Rasulullah SAW. tidak memperkenalkan diri terhadap wanita yang terguncang hatinya dan tidak bisa menguasai dirinya itu. Karena beliau ingin memperlihatkan kasih sayangnya terhadap wanita itu. Kalau saja Rasulullah SAW. pada waktu itu mengenalkan dirinya, niscaya wanita yang lagi kalut itu tidak akan mendengarkan nasehat Rasulullah SAW. dan akhirnya dia akan rusak.
Artinya, maksiat wanita itu adalah karena dia tidak tahu bahwa orang itu adalah Rasulullah SAW. menilainya lebih ringan, daripada maksiatnya ketika dia tahu bahwa orang itu adalah Rasulullah SAW. Ini adalah salah satu keagungan sifat Rasulullah SAW.

### Bahan yang Disediakan
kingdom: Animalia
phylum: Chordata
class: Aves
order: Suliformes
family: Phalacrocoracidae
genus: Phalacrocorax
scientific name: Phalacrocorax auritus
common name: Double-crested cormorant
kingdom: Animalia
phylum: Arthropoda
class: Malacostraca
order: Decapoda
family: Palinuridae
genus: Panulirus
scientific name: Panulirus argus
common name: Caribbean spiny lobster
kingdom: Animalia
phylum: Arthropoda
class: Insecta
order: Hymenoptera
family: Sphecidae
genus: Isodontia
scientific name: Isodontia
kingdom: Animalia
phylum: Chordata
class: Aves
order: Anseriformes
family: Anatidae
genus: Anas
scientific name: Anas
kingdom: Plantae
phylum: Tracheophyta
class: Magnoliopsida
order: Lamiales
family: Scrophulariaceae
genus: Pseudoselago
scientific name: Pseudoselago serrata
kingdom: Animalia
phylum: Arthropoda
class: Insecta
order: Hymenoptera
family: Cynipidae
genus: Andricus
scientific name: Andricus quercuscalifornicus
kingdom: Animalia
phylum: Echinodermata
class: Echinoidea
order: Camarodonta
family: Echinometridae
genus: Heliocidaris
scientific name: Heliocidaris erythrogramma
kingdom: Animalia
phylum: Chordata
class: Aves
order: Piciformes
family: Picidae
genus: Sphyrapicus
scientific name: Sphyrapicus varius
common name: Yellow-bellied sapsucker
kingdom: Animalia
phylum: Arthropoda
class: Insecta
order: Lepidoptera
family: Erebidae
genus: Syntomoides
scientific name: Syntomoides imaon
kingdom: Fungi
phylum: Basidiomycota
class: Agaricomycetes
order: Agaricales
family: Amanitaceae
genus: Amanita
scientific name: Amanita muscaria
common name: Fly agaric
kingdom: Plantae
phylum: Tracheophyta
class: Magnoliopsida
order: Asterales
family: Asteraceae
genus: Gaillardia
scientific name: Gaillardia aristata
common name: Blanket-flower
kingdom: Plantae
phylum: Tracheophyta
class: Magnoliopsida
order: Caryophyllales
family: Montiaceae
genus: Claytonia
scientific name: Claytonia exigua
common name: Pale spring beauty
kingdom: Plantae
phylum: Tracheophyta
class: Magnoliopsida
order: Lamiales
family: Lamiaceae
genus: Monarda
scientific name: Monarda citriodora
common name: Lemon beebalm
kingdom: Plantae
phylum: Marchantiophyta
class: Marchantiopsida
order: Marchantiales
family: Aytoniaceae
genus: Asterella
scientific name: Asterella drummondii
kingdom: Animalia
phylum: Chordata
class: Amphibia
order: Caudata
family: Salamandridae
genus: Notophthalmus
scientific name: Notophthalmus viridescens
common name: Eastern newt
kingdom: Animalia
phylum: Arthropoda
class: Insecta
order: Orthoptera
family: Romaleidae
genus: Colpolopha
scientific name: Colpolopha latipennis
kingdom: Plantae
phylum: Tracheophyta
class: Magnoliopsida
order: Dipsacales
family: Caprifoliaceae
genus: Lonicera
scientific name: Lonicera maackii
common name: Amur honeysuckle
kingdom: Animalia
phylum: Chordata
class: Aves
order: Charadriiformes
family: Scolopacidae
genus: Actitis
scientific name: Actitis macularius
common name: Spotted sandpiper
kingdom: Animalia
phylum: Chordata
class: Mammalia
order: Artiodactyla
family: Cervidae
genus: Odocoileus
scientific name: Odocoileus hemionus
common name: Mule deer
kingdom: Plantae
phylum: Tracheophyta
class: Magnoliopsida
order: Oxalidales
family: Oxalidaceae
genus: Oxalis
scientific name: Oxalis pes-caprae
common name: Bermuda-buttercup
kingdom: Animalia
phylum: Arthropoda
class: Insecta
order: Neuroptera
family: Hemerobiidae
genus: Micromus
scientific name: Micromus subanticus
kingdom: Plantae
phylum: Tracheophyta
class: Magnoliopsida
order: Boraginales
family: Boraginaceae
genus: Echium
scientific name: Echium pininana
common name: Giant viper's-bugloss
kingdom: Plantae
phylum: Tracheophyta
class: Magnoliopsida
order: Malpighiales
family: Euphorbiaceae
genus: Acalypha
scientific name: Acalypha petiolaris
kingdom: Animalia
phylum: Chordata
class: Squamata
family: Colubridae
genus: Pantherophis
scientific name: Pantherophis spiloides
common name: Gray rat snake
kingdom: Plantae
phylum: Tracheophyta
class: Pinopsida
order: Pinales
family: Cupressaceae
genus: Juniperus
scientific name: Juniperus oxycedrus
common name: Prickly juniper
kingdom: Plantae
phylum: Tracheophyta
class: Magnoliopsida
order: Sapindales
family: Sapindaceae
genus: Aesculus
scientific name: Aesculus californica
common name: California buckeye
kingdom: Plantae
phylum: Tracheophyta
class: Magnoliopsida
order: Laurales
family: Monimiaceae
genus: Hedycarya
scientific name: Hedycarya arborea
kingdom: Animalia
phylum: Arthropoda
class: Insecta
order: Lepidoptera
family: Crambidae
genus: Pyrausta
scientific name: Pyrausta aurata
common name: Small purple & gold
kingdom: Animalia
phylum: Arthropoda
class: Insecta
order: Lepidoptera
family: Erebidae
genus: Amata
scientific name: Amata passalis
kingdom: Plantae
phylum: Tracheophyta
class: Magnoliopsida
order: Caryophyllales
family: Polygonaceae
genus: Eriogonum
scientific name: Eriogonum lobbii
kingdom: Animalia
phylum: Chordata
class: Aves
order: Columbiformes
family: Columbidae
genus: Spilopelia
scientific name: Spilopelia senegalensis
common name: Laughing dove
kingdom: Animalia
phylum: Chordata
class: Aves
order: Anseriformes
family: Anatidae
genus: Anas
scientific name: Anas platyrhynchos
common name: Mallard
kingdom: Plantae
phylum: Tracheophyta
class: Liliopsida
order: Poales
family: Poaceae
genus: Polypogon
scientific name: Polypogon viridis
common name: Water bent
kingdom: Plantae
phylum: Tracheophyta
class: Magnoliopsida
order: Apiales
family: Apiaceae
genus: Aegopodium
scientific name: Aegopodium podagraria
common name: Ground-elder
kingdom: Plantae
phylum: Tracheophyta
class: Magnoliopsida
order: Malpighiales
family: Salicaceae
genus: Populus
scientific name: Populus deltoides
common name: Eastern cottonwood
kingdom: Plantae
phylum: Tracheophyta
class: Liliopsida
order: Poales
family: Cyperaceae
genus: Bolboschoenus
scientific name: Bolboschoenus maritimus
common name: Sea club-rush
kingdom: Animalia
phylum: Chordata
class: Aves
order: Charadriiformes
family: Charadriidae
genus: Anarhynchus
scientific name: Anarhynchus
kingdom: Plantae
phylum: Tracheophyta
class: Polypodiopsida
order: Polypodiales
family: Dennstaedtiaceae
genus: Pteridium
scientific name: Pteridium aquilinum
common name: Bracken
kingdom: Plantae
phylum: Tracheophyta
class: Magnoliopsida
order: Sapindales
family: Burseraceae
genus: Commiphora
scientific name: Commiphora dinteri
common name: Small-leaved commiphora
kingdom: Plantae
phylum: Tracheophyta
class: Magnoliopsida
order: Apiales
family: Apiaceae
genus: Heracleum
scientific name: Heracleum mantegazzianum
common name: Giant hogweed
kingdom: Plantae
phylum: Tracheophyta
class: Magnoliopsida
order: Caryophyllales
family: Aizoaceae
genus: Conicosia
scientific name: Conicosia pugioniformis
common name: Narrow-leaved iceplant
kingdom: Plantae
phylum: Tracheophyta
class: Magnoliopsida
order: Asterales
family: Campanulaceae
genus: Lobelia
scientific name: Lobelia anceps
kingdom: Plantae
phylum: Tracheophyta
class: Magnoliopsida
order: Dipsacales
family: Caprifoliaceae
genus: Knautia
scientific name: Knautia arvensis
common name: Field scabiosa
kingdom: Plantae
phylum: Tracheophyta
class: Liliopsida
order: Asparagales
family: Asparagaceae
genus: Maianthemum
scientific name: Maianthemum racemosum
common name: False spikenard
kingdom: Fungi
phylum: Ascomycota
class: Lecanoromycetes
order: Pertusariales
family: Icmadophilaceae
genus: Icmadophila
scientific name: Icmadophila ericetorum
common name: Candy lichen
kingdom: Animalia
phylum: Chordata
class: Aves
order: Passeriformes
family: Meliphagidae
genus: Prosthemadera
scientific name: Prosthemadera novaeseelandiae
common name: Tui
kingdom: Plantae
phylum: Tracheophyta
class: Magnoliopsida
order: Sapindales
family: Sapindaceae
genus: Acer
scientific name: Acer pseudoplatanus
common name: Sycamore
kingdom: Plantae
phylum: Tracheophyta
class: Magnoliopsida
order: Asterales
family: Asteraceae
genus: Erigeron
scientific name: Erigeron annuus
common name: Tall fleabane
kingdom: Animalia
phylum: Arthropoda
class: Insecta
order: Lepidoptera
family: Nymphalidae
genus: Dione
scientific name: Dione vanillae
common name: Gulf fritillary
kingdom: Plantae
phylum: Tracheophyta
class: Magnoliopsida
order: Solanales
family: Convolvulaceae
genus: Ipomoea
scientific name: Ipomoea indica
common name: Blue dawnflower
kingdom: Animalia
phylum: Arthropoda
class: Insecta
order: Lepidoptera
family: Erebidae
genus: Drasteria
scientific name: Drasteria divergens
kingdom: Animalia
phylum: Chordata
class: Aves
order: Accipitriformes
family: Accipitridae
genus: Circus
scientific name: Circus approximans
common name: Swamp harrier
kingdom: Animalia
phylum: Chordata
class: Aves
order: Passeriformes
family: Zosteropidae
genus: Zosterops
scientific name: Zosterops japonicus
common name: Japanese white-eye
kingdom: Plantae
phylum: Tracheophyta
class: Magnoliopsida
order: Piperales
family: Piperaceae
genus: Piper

### Tugas Anda
A) Jawablah pertanyaan berikut berdasarkan kutipan tentang Rasulullah SAW.
(i) Mengapa Rasulullah SAW tidak memperkenalkan diri kepada wanita yang terguncang hatinya itu?
(ii) Apa yang akan terjadi seandainya beliau memperkenalkan dirinya pada waktu itu?
(iii) Sikap tersebut disebut sebagai apa pada akhir kutipan?
B) Teruskan kutipan tentang Rasulullah SAW, mulai setelah kalimat terakhirnya.

### Hasil Akhir
A)
(i) Karena beliau ingin memperlihatkan kasih sayangnya terhadap wanita itu.
(ii) Wanita yang sedang kalut itu tidak akan mendengarkan nasehat Rasulullah SAW dan akhirnya akan rusak.
(iii) Salah satu keagungan sifat Rasulullah SAW.

B)
Dalam kitab Shahih Muslim terdapat sebuah hadis dari Ummu Salamah yang berkata : Aku mendengar Rasulullah SAW. bersabda “Tidak ada seorang muslim yang ditimpa musibah dan dia mengatakan seperti perintah Allah : “Sesungguhnya kami adalah milik Allah, dan sesungguhnya kami akan kembali pada-Nya. Wahai Allah, berikanlah pahala padaku dalam musibahku ini dan wariskanlah padaku kebaikan dalam musibah ini,” kecuali Allah akan memberikan ganti padanya sesuatu yang jauh lebih baik baginya.”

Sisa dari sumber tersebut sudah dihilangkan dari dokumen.